Im Kinderzimmer von Stefan Küng (25) hing einst ein Kalender von Fabian Cancellara (38). «Er war eine grosse Inspiration für mich», so der Thurgauer. Schon bald aber drehte sich das Blatt. Das Rad-Talent hatte Mühe mit den ständigen Cancellara-Vergleichen. «Seit ich Profi wurde hiess es, ich sei der neue Cancellara. Und ich würde den Schweizer Radsport retten. Ich aber habe das nie gesagt. Ich wusste, dass ich meinen eigenen Weg gehen muss.»
Keine Vergleiche ziehen
Seit Sonntag ist Küng Bronze-Medaillengewinner im WM-Strassenrennen. Cancellara: «Ich gönne es Stefan von Herzen. Das erste Schweizer Edelmetall seit 20 Jahren, gigantisch!
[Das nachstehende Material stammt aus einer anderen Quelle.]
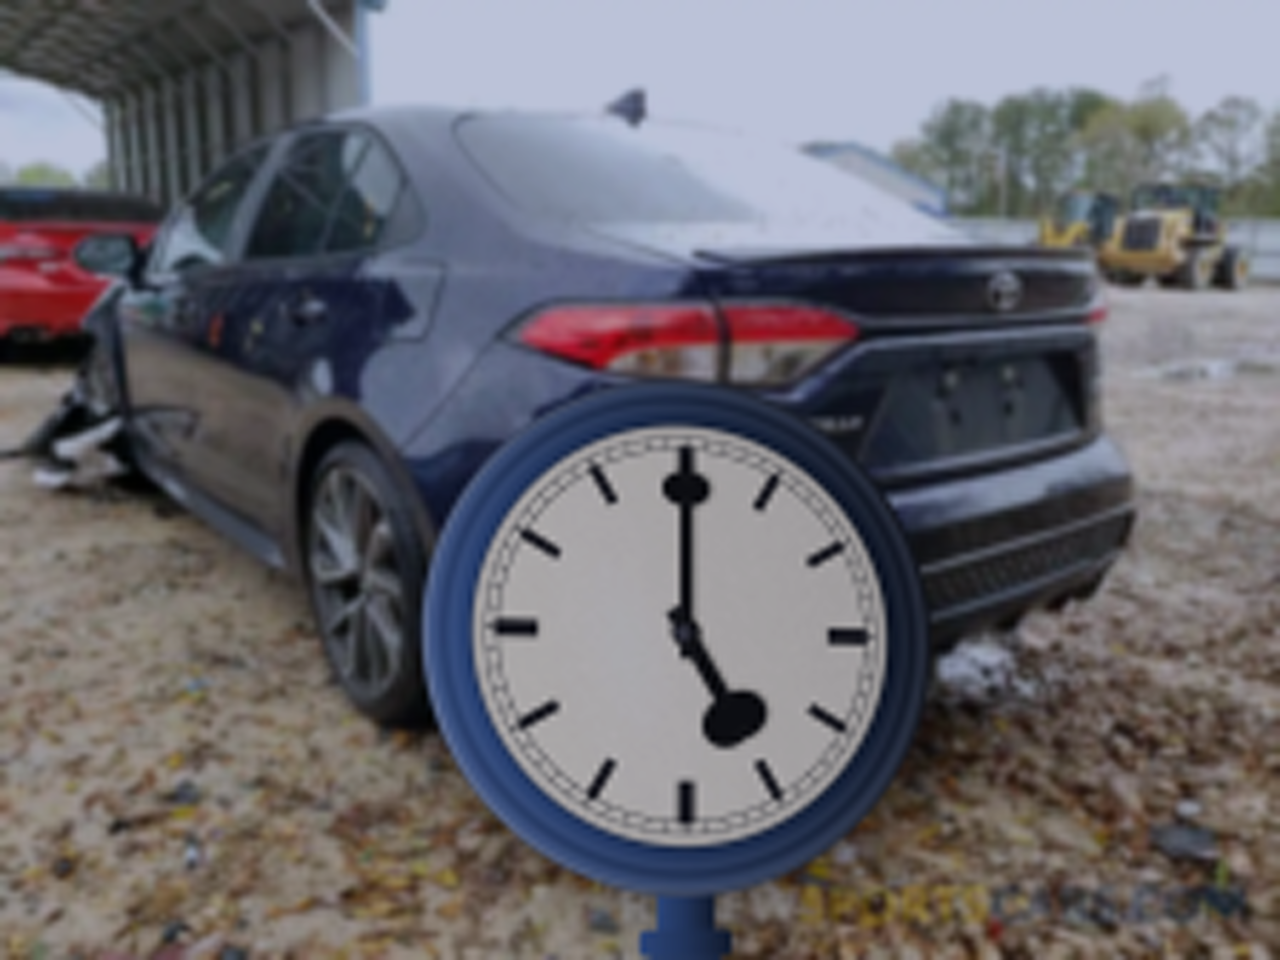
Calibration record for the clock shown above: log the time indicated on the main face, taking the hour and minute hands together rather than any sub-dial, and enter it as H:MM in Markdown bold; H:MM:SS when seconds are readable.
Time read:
**5:00**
Er darf stolz sein und soll seinen Erfolg geniessen.» Gleichzeitig würde genau dieser Erfolg beweisen, wie sehr die ständigen Vergleiche der Beiden hinken. «Ich gewann in meiner Karriere viele schöne Rennen, aber Edelmetall an einem WM-Strassenrennen holte ich nie», sagt Cancellara. «Stefan ist Stefan, ich bin ich. Es wird nie einen neuen Cancellara geben, dafür haben wir einen Küng. Darüber dürfen wir uns freuen.»
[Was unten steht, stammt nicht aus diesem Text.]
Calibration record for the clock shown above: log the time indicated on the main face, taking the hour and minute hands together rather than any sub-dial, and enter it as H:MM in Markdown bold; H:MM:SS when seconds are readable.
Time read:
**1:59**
Gleichzeitig weckt Küngs Husarenritt in Yorkshire (Gb) Erwartungen. Er selbst sagt: «Das gibt mir mega Selbstvertrauen für die Zukunft. Das fehlte mir zum Teil früher in den Frühjahresklassikern.» Wer nun aber meint, Küng würde deswegen künftig von der Flandern-Rundfahrt über Paris-Roubaix bis Lüttich-Bastogne-Lüttich ein Rad-Monument nach dem anderen einsacken, ist auf dem Holzweg. Davon ist Cancellara überzeugt. «Anderes Wetter, andere Fahrer, andere Teams, andere Strecken – es gibt so viele Faktoren, die sich von der WM unterscheiden werden. Wichtig ist, dass man Stefan jetzt Luft gibt. Für Fans, Verband, Medien und seinem Team gilt: Macht Stefan nicht zu viel Druck!»
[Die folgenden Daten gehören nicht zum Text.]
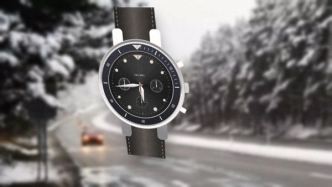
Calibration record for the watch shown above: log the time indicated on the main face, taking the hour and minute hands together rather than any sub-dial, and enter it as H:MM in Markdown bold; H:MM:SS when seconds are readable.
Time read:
**5:44**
Und was, sollte es doch so sein? Angst und Bange wird Cancellara jedenfalls nicht. Er kann sich nicht vorstellen, dass Küng mental zerbrechen könnte. «Stefan ist nicht mehr 20. Er hat schon viel erlebt, Gutes und Schlechtes. Das alles wird ihm jetzt helfen.»